* **DOCUMENT PASSAGE**:
How is Habeas Corpus alleged? As simple as raising your hand to invoke the magic word?
I’m sure some readers will have heard about this legal figure. Some people think they know it fairly well. But in general, we are completely unaware of it, and consequently it is not accorded the true value and importance it deserves.
This legal form is regulated in article 17.4 of the Spanish Constitution, and in Organic Law 6/1984 regulating the procedure of “Habeas Corpus”.
Recently, the Constitutional Court Judgment 13/2017 was published, which explains some of the most relevant aspects related to this legal figure.
That is why, taking into account the current regulations and the recent ruling of the Constitutional Court, we propose below the 9 practical questions that you should know about Habeas Corpus.
1.- What is meant by Habeas Corpus?
Habeas Corpus is a procedure aimed at quickly remedying the illegal detention of a citizen. To this end, it is configured as a right of the detainee, who may request the Court, from the moment of his detention, to determine, within a maximum period of 24 hours, whether his detention has been carried out under the legally established conditions.
2.- How does a Habeas Corpus present itself? Is it a magic word?
Proceedings shall be initiated, if not ex officio (usually not usually ex officio), in writing or by appearance. Three fundamental aspects should be identified within this paper:
- Name of the applicant of Habeas Corpus.
- The reason for Habeas Corpus
- The place of the deprivation of liberty and personal circumstances.
It should be added that Habeas Corpus may be filed by the detainee himself or by the spouse or person with an analogous relationship, descendants, ascendants, siblings and legal representatives.
3.- To whom is it presented?
The competence to decide on the application of Habeas Corpus, rests in the hands of the Pre-Trial Judge in the location in which the person was deprived of liberty. If this is not stated, the competent judge shall decide the place of detention. And in the absence of the latter two, it will be the place where the most recent news about the whereabouts of the detainee has been kept.
In exceptional cases (terrorism, armed gang…), it will be the National High Court, which will resolve the case.
4.- When can Habeas Corpus be presented?
The Constitutional Court establishes that it may be filed both at the time of arrest and subsequently, at any time deemed to have violated any of the legally established guarantees.
5.- What should the police do when Habeas Corpus has been requested?
Where appropriate, the governmental authority, public servant or civil servant is obliged to inform the competent judge immediately of this request.
6.- Does Habeas Corpus fit although the detention has cause?
It is vitally important to know that, in order to present Habeas Corpus, it is not necessary for the detention to have taken place without cause, but even though there is cause or reason for the detention, if the rights of the detainee are not respected, an illegal detention would also be taking place. An example in which the rights of the detainee are not respected would be the refusal to grant an interpreter.

* **WORK REQUIRED**: According to the article on Habeas Corpus, within what maximum period must the Court determine whether a detention was carried out under the legally established conditions?

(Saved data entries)
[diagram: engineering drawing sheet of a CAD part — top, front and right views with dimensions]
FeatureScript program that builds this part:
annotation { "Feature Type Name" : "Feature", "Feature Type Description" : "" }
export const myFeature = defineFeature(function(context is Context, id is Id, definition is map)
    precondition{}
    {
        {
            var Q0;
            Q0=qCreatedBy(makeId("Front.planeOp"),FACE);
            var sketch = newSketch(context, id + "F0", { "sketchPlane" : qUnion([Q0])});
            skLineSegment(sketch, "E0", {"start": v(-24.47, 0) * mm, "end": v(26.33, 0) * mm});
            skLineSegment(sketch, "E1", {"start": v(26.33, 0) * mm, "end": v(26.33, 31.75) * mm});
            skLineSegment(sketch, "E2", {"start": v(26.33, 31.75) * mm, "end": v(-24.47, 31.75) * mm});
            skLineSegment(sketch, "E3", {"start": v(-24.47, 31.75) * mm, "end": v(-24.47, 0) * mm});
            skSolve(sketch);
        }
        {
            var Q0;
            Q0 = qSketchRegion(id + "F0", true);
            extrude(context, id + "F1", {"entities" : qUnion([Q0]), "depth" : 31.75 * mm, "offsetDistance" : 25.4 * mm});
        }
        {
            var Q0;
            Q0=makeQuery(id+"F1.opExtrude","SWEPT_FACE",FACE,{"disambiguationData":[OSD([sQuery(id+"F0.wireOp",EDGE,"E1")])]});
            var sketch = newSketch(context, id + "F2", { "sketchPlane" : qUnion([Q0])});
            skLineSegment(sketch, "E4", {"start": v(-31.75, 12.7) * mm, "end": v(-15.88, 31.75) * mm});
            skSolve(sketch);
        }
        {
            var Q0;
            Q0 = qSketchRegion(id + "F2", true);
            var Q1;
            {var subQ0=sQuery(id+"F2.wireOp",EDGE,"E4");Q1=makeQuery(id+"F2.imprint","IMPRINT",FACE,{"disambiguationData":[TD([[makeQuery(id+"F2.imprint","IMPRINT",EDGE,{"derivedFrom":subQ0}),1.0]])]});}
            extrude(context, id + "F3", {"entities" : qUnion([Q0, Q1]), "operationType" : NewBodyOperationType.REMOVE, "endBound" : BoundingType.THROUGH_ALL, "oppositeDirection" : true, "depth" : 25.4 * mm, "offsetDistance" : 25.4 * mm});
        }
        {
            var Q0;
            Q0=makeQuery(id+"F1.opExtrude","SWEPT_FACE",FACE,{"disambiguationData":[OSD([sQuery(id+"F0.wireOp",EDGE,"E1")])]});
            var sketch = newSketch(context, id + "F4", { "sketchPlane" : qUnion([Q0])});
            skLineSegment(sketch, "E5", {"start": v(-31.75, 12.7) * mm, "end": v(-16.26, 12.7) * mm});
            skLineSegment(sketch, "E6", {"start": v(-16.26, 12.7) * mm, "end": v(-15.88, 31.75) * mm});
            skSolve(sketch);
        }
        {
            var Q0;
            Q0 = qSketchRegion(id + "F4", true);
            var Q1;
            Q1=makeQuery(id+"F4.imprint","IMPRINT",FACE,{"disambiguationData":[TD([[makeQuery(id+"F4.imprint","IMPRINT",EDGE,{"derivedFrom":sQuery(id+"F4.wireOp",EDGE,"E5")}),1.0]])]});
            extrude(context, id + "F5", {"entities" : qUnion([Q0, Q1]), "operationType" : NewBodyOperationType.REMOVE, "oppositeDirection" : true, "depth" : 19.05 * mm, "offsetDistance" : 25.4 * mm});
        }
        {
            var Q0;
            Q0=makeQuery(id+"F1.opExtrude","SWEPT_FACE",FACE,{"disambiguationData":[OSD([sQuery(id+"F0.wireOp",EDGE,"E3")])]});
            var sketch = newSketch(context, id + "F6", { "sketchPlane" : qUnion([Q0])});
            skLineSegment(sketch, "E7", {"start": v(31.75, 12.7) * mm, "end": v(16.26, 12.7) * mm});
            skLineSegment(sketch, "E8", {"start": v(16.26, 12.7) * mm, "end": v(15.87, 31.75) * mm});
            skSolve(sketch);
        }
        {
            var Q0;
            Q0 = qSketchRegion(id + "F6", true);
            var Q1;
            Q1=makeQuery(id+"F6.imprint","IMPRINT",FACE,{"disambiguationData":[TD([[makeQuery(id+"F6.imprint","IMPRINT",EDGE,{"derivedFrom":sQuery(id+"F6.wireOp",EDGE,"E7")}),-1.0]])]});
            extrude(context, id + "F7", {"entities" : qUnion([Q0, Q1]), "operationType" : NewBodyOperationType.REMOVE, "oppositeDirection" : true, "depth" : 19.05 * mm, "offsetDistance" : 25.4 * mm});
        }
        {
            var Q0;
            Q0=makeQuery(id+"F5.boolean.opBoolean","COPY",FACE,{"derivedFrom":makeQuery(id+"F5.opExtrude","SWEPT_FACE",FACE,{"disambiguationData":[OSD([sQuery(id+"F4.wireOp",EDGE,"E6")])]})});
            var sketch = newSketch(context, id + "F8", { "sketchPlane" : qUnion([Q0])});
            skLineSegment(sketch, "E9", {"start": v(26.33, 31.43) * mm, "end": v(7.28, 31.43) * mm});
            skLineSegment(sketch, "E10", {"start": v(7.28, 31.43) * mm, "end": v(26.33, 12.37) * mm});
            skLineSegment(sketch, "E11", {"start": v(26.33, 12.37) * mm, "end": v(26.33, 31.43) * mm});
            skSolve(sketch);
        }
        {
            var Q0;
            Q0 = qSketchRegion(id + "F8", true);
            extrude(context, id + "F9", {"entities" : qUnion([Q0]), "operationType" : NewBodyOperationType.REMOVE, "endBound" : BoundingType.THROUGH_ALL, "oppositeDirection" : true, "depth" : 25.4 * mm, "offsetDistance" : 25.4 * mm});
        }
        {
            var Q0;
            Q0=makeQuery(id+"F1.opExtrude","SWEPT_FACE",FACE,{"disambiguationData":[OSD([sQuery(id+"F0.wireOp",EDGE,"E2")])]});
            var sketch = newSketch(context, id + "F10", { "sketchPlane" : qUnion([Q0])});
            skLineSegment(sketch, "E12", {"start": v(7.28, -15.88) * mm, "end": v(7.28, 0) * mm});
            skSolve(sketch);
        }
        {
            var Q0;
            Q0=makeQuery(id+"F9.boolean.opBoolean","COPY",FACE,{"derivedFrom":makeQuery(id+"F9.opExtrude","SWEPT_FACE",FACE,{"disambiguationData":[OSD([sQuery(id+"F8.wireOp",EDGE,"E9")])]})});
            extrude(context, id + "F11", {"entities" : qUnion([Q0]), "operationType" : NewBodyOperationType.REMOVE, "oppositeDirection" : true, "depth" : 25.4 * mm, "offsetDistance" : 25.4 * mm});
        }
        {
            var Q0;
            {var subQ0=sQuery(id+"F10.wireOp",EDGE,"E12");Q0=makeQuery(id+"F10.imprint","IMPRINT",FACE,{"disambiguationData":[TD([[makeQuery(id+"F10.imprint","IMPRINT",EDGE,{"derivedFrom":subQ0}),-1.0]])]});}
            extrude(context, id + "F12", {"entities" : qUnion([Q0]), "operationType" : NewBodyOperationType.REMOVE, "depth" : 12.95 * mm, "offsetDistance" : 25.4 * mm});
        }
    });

* **EXERCISE RESPONSE**: Within a maximum period of 24 hours.